• **What to work on**:
Copy the lines of each record below, changing "document elements" to "layout elements" and keeping everything else the same. Leave the pictures out of your answer.

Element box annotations

******************************

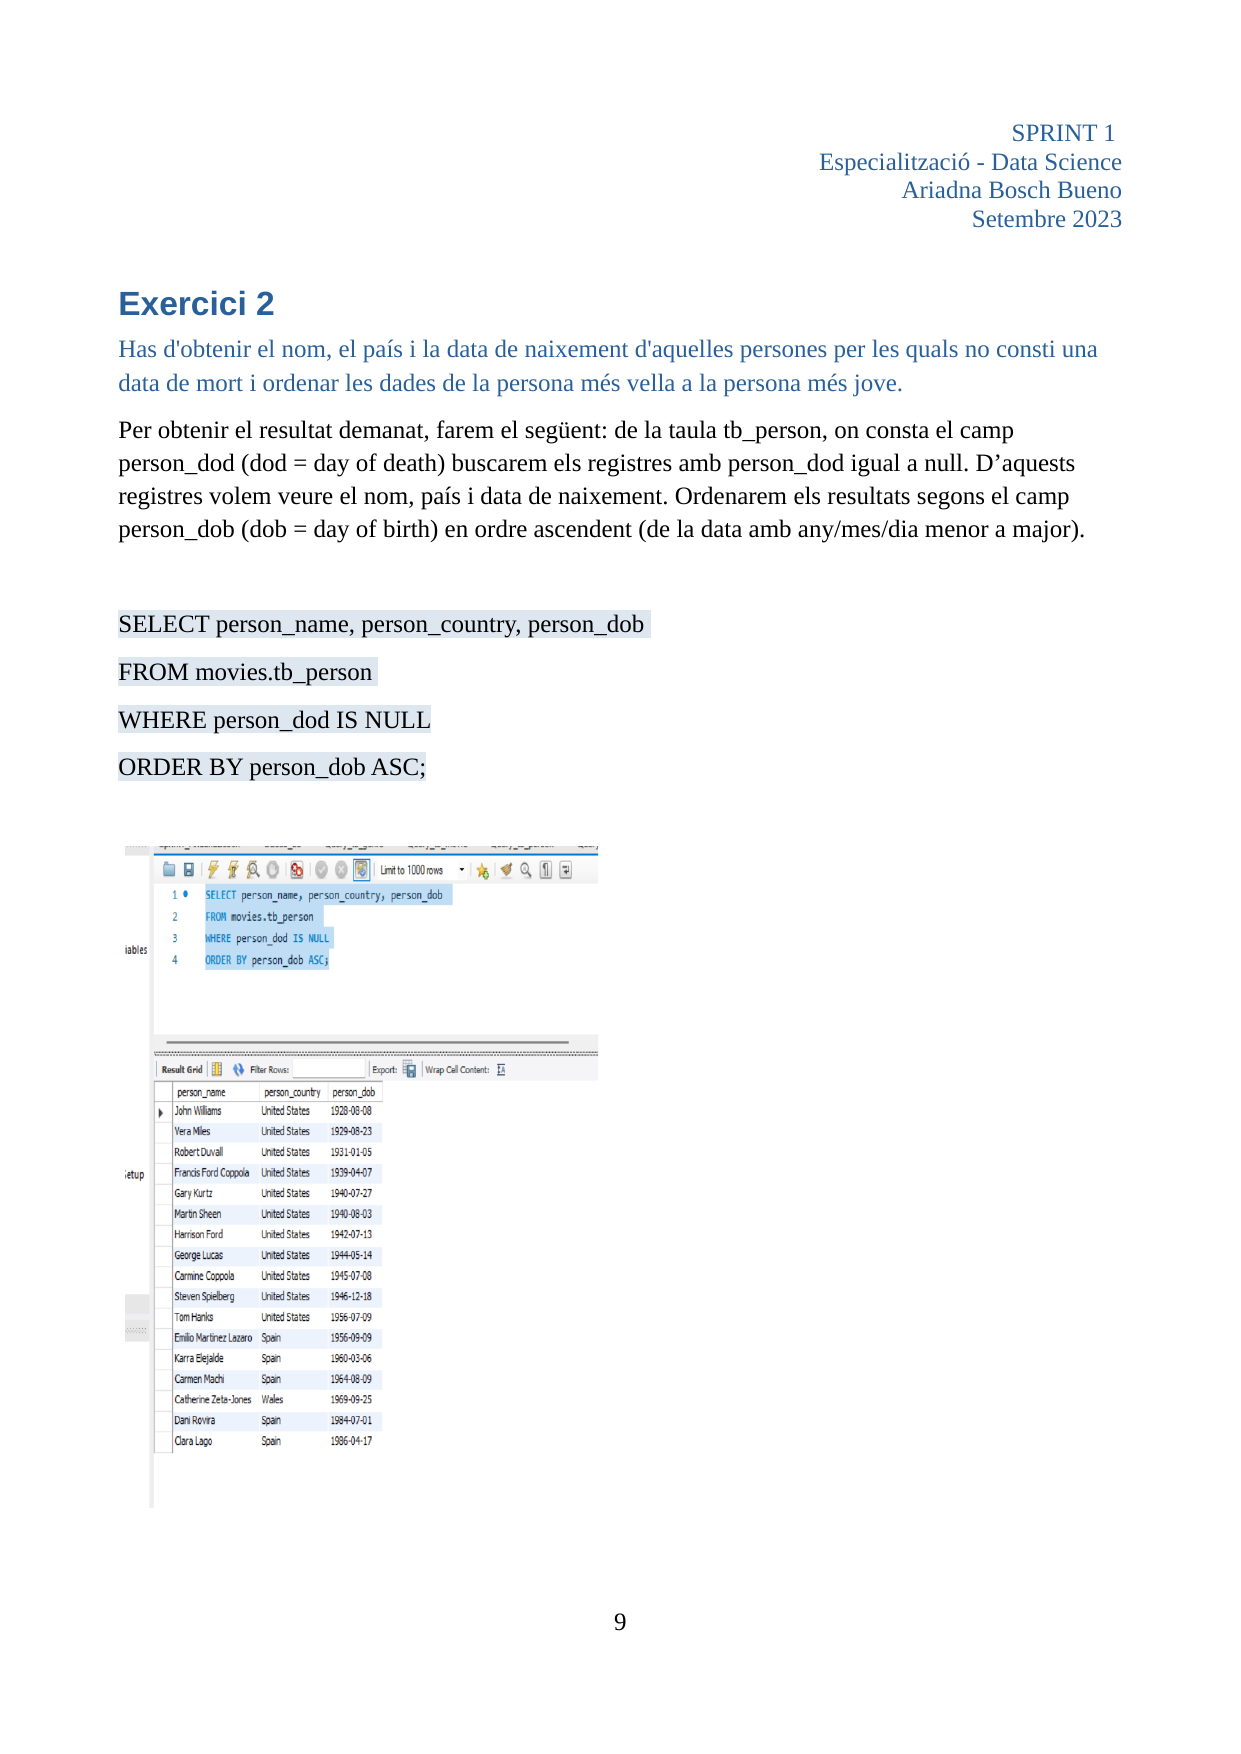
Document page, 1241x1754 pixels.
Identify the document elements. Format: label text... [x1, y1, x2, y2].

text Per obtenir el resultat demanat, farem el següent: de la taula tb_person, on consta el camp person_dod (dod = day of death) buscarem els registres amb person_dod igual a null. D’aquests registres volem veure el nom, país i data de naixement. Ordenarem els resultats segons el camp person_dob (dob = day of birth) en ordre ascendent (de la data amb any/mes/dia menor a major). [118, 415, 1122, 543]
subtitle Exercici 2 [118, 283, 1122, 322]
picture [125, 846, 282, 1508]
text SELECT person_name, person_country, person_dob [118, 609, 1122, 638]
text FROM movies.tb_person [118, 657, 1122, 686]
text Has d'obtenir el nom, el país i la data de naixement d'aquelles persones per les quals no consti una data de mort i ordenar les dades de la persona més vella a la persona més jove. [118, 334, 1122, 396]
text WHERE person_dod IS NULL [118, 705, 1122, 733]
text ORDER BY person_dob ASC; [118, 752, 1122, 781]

******************************

• **Solution**:
Document page, 1241x1754 pixels.
Identify the layout elements. Format: label text... [x1, y1, x2, y2].

text Per obtenir el resultat demanat, farem el següent: de la taula tb_person, on consta el camp person_dod (dod = day of death) buscarem els registres amb person_dod igual a null. D’aquests registres volem veure el nom, país i data de naixement. Ordenarem els resultats segons el camp person_dob (dob = day of birth) en ordre ascendent (de la data amb any/mes/dia menor a major). [118, 415, 1122, 543]
subtitle Exercici 2 [118, 283, 1122, 322]
picture [125, 846, 282, 1508]
text SELECT person_name, person_country, person_dob [118, 609, 1122, 638]
text FROM movies.tb_person [118, 657, 1122, 686]
text Has d'obtenir el nom, el país i la data de naixement d'aquelles persones per les quals no consti una data de mort i ordenar les dades de la persona més vella a la persona més jove. [118, 334, 1122, 396]
text WHERE person_dod IS NULL [118, 705, 1122, 733]
text ORDER BY person_dob ASC; [118, 752, 1122, 781]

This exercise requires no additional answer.